Ages ago, I found some Perl online which neatly formatted valid XML (tabs and newlines) when it was a single-line. The code is below.
It uses XML::Twig to do that. It creates the XML::Twig object without keep_encoding ($twig = XML::Twig->new()
) but if I give it a UTF-8 encoded XML file with a non-ASCII character in it, it produces a file which is not valid UTF-8 according to the isutf8 command on Ubuntu. Opening the files in xxd, I can see the character goes from 2-byte to 1.
If I use my $twig= XML::Twig->new(keep_encoding=>1);
the same input produces valid UTF-8 and two bytes are preserved.
According to the Perldoc for keep_encoding
This is a (slightly?) evil option: if the XML document is not UTF-8 encoded and you want to keep it that way, then setting keep_encoding will use theExpat original_string method for character, thus keeping the original encoding, as well as the original entities in the strings.
Why is a non-UTF-8 doc being produced without that option and why does setting it cause the UTF-8-ness to be preserved?
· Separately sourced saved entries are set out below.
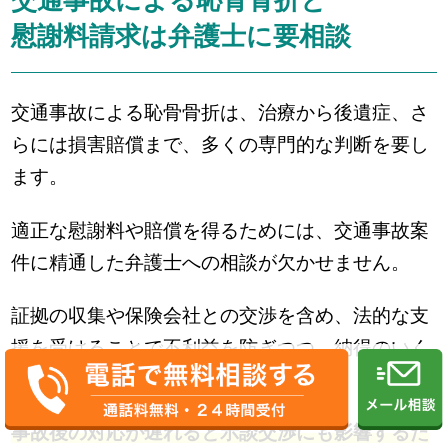
交通事故による恥骨骨折と
慰謝料請求は弁護士に要相談
交通事故による恥骨骨折は、治療から後遺症、さ
らには損害賠償まで、多くの専門的な判断を要し
ます。
適正な慰謝料や賠償を得るためには、交通事故案
件に精通した弁護士への相談が欠かせません。
証拠の収集や保険会社との交渉を含め、法的な支
援を受けることで不利益を防ぎつつ、納得のいく
解決を実現します。
事故後の対応が遅れると示談交渉にも影響するた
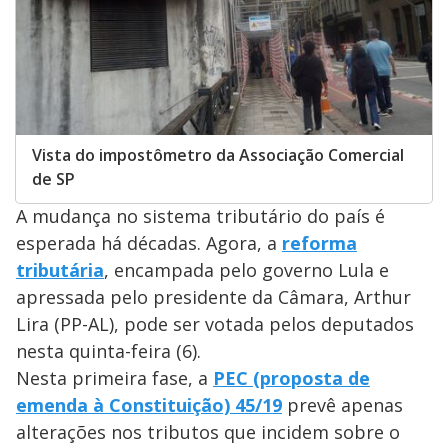
Vista do impostômetro da Associação Comercial
de SP
A mudança no sistema tributário do país é
esperada há décadas. Agora, a
reforma
tributária
, encampada pelo governo Lula e
apressada pelo presidente da Câmara, Arthur
Lira (PP-AL), pode ser votada pelos deputados
nesta quinta-feira (6).
Nesta primeira fase, a
PEC (proposta de
emenda à Constituição) 45/19
prevê apenas
alterações nos tributos que incidem sobre o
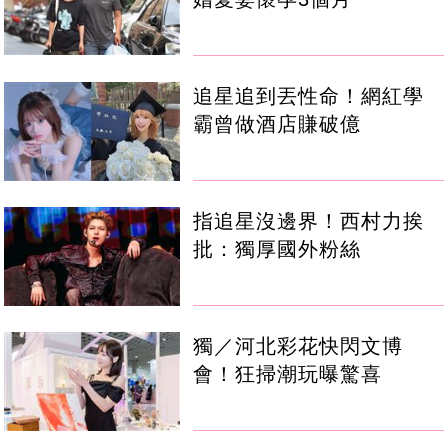
追星追到丟性命！網紅學
霸曾做酒店賺破億
指追星沒邊界！西村力挨
批：獨厚國外粉絲
獨／河北彩花快閃文博
會！狂掃潮玩曝驚喜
The non-ASCII character is a non-breaking space (c2 a0) by the way.
use strict;
use warnings;
use XML::Twig;
my $sXML = join "", (<>);
my $params = [qw(none nsgmls nice indented record record_c)];
my $sPrettyFormat = $params->[3] || 'none';
my $twig = XML::Twig->new();
$twig->set_indent(" "x4);
$twig->parse( $sXML );
$twig->set_pretty_print( $sPrettyFormat );
$sXML = $twig->sprint;
print $xXML;
It's hard to test without your data, but I would guess that this is due to Perl printing the file as an ISO-8859-1 file, since it doesn't have any information about its encoding (it gets it "raw" from XML::Parser). Try binmode STDOUT, ':utf8';
before printing.
Also, it may not be a great idea to read the file first and then pass a string to the parser. Using parsefile
(on the file name) is safer. You potentially avoid encoding problems.